Er schob die Papiere zu ihr hin.
»Wann können Sie anfangen?«
»Morgen.«
Er lächelte. »Morgen ist Sonntag. Sonntags ist viel los bei uns. Großer Andrang mittags und abends. Nach der Kirche geht man bei uns zum Mittagessen. Gott sei Dank, die meisten kommen in die ›Krone‹. Abends das gleiche Procedere. An der Bar, dort drüben« – er zeigte mit der Hand in eine Richtung – »ist nachmittags und vor allem am späten Abend einiges los. Manche wollen eben nicht nach Hause gehen. Und Manuela, unsere Barfrau, versteht es auch, ihren Gästen Hoffnungen zu machen.«
Einige Minuten Stille.
Draußen regnete es heftig. Ein stürmischer Wind brachte kalte Luft in den nächtlichen Abend.

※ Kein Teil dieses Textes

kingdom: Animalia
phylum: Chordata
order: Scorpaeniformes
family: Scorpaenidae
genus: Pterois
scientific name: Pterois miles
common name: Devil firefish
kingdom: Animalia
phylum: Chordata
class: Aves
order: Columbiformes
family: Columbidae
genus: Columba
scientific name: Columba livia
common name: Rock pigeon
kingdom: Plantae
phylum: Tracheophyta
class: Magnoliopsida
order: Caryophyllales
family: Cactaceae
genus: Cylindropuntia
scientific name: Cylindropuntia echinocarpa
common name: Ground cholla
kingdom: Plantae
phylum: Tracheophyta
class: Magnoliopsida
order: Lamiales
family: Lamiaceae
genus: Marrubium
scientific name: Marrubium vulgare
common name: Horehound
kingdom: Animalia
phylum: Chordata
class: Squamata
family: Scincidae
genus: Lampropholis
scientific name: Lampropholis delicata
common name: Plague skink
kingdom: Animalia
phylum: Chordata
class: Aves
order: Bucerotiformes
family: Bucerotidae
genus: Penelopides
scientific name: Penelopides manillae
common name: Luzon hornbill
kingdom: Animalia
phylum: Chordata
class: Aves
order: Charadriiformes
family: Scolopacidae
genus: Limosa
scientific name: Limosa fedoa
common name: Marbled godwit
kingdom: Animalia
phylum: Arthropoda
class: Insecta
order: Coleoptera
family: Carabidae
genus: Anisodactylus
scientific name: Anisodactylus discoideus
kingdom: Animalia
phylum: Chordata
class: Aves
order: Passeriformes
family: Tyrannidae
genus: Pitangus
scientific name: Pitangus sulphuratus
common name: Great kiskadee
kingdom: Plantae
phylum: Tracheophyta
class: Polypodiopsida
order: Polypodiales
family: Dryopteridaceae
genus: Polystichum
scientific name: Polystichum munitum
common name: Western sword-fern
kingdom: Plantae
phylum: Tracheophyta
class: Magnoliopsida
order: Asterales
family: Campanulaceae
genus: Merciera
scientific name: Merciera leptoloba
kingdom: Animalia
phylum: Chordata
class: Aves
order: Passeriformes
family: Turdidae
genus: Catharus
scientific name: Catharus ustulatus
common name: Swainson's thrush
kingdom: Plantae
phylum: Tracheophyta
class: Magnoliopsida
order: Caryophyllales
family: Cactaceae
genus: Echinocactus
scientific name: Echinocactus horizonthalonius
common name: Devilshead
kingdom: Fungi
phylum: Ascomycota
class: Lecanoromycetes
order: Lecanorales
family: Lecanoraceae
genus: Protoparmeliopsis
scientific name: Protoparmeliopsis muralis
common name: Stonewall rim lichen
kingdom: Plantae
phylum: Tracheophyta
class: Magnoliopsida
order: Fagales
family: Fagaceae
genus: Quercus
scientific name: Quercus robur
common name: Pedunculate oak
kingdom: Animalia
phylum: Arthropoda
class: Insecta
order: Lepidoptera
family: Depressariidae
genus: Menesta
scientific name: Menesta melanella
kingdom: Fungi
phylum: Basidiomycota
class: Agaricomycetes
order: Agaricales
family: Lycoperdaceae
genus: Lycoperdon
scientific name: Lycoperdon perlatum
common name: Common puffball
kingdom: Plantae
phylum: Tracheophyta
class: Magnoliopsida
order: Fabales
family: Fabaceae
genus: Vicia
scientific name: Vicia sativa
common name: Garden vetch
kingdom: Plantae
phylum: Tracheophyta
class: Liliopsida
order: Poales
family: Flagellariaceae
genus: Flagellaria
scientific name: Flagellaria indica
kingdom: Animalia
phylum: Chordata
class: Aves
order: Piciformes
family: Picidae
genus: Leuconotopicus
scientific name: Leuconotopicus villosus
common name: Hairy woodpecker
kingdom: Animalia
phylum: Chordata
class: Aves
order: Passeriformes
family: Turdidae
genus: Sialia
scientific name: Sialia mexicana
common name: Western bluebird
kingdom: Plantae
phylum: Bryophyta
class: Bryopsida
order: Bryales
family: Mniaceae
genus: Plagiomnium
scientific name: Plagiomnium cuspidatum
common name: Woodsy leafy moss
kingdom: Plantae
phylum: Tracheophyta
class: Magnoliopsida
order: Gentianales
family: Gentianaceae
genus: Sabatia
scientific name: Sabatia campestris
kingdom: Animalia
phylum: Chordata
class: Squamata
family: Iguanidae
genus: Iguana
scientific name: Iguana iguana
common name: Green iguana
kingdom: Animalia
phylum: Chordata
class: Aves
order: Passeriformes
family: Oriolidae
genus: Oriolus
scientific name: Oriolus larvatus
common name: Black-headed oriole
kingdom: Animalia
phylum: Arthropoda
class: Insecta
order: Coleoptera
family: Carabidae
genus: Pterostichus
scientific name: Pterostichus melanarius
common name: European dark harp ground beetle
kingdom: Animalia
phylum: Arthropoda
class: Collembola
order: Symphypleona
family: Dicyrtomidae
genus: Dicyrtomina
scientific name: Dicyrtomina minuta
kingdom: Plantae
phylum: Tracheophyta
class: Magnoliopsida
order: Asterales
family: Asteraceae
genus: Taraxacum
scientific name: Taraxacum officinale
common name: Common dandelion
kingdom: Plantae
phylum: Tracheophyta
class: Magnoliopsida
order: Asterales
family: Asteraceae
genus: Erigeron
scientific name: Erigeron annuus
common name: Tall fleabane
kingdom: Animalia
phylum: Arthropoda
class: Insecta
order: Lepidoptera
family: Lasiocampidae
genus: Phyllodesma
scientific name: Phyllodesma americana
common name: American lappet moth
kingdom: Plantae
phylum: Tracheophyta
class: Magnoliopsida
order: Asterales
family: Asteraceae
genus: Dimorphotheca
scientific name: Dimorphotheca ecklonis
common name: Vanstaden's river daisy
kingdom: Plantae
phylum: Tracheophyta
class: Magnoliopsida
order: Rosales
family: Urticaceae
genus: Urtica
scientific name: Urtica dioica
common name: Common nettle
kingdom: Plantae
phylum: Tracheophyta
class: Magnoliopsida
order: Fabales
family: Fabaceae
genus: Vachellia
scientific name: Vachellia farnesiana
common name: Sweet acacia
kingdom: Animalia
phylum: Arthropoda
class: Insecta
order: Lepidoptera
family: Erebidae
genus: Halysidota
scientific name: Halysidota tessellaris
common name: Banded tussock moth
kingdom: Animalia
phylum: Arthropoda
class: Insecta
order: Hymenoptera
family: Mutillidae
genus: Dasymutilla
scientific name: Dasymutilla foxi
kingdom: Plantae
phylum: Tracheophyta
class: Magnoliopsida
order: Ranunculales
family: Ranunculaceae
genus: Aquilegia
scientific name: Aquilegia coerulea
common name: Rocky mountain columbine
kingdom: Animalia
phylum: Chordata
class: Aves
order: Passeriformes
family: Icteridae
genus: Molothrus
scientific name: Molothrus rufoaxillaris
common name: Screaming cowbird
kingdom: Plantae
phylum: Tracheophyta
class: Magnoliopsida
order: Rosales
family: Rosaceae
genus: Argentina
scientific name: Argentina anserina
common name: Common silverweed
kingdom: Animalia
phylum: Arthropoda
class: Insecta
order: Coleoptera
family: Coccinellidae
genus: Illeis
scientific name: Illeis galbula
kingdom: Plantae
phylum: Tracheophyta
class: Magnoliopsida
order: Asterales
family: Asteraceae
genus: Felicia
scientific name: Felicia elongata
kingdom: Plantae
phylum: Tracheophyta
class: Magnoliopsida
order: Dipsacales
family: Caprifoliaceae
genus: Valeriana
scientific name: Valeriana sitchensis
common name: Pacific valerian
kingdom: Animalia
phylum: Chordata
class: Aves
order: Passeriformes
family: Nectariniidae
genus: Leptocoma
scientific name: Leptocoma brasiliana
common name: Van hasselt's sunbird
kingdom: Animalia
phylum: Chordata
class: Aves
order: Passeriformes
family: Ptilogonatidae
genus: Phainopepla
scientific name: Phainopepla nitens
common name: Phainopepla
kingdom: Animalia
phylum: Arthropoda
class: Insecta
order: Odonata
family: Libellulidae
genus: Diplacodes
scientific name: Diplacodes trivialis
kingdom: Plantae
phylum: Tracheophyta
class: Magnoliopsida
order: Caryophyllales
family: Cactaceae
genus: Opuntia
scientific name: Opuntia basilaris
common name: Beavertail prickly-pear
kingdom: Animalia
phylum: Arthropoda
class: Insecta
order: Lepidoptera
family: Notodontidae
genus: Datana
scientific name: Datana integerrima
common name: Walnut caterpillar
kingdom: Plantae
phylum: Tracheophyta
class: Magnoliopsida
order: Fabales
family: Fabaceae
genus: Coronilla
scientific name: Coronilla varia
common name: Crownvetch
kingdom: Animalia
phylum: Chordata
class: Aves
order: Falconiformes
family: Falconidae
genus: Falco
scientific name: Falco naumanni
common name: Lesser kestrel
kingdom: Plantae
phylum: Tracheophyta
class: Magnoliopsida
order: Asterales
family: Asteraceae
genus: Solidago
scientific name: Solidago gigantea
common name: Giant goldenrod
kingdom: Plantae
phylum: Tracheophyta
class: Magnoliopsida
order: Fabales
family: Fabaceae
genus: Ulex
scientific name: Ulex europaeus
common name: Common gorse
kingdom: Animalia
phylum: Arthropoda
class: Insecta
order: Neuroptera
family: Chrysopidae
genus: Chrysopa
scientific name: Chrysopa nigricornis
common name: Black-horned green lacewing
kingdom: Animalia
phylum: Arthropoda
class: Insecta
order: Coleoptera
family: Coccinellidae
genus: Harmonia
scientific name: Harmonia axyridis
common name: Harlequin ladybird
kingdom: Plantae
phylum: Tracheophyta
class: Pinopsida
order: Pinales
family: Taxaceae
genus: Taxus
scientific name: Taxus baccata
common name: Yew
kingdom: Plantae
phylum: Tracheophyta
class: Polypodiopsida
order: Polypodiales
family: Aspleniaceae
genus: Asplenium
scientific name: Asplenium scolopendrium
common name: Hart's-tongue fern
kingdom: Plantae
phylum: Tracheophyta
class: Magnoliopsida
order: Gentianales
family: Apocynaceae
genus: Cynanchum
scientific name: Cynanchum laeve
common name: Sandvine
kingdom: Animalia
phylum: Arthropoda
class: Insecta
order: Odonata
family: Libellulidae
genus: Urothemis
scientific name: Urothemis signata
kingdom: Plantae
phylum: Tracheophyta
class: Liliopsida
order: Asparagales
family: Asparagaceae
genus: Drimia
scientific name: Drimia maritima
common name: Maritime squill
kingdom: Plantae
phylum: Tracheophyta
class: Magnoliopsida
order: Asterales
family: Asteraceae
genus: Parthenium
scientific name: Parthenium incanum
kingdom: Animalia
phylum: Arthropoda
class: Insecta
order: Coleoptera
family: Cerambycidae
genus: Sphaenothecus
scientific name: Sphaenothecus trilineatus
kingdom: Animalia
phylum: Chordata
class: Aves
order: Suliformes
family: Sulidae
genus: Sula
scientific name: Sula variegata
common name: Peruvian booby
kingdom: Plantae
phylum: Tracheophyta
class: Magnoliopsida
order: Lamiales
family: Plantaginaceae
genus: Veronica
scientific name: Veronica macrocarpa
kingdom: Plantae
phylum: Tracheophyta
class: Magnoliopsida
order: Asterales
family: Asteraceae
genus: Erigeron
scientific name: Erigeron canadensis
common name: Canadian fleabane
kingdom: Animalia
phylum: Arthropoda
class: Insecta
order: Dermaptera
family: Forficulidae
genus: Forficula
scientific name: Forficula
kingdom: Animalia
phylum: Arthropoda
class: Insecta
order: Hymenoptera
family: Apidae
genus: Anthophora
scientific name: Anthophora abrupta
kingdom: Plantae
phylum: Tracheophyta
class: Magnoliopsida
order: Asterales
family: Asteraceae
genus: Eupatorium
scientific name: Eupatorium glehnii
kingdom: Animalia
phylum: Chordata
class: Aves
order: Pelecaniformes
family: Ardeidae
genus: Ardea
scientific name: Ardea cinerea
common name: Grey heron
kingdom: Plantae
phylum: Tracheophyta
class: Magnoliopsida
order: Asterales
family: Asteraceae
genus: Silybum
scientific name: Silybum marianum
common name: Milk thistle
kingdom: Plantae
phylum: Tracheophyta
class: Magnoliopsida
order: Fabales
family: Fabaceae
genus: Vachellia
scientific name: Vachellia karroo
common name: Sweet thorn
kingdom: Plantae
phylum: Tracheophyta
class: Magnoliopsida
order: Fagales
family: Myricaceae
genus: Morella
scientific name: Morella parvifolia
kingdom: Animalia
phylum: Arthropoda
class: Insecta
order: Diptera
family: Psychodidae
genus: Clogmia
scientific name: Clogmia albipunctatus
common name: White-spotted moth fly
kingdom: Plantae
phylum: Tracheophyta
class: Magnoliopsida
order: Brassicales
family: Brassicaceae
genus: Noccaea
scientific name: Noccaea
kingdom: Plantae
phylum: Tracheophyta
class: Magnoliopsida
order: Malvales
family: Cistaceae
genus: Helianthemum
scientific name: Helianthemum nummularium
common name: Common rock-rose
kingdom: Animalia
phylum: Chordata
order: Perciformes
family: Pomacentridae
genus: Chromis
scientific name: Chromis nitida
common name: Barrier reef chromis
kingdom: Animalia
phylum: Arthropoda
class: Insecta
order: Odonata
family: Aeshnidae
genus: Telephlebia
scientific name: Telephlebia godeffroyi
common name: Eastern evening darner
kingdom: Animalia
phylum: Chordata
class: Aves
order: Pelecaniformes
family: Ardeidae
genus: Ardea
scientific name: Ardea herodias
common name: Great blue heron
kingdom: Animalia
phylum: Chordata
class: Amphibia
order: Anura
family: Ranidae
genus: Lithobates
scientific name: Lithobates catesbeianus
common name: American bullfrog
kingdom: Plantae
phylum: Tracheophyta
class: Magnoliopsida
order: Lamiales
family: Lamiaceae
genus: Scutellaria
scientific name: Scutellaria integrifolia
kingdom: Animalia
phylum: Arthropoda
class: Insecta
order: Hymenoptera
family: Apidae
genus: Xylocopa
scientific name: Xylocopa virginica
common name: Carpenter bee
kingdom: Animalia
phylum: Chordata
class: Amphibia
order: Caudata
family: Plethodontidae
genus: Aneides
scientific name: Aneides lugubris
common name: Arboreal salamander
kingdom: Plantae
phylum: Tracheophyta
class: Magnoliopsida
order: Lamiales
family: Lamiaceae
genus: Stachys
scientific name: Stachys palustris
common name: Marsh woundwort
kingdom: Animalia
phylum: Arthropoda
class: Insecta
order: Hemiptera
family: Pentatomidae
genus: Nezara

»Sie wollen also schon morgen anfangen?«
»Warum nicht?«
»Es gelten verschiedene Vorschriften bei der Anstellung von neuen Mitarbeitern, und am Sonntag sind bei uns alle diesbezüglichen Stellen geschlossen.«
»Sie können das doch nachholen.«
Wieder lächelte er. »Schön. Werde es versuchen«, sagte er dann, »wenn Sie es morgen schon wollen. Ihre Arbeitszeit ist von 10 Uhr bis 15 Uhr. Und am Abend von 17 bis 22 Uhr. Sie arbeiten im Service, und wenn Manuela nicht da ist, auch an der Bar. Sie werden nach dem Kollektivvertrag bezahlt. Sind Sie damit einverstanden?«
Sie nickte.
»Kommen Sie morgen etwas früher. Ich stellen Ihnen dann unsere Mitarbeiter vor. Wie es bei uns zugeht, was Sie wissen sollten, erfahren Sie auch morgen. Einverstanden?«
Sie sah ihn an und nickte.
»Sie wollen gleich hierbleiben?«
Wieder nickte sie. »Ich habe in meiner Tasche alles, was ich brauche.«
»Gut, Ihr Zimmer ist im zweiten Stock. Essen und Getränke sind frei. Ebenso das Zimmer. Bei der Sozialversicherung und am Arbeitsamt werden Sie angemeldet. Die Trinkgelder gehören Ihnen. Sprechen Sie diesbezüglich beim Finanzamt vor. Alles andere, was sich so im Lauf des Tages ergibt, können wir mündlich regeln. Wenn Sie mit allem einverstanden sind, unterschreiben Sie bitte hier.«
Sie unterschrieb.
»Ich heiße Hannes«, sagte er und nahm die Papiere wieder zu sich.
»Simone.«
»Gut, dann zeige ich Ihnen Ihr Zimmer.«
4
Sie schlief bis acht Uhr.
Als sie aufwachte, wusste sie zuerst nicht, wo sie war. Sie sah sich um. Fremdes Zimmer, fremde Umgebung. Ein großer Kleiderschrank, eine Kommode mit einem Fernsehapparat darauf, der Tisch und ein Sessel nahe beim Fenster. Dusche, das WC im Vorraum. Blumige Tapeten und zwei Bilder mit Feldern und Wald.
Der Regen hatte aufgehört. Dünne Sonnenstrahlen blinzelten in das Zimmer.
Sie erinnerte sich, wie die Stadt früher war, als sie hier mit ihren Eltern gelebt hatte. Nicht anders als jetzt.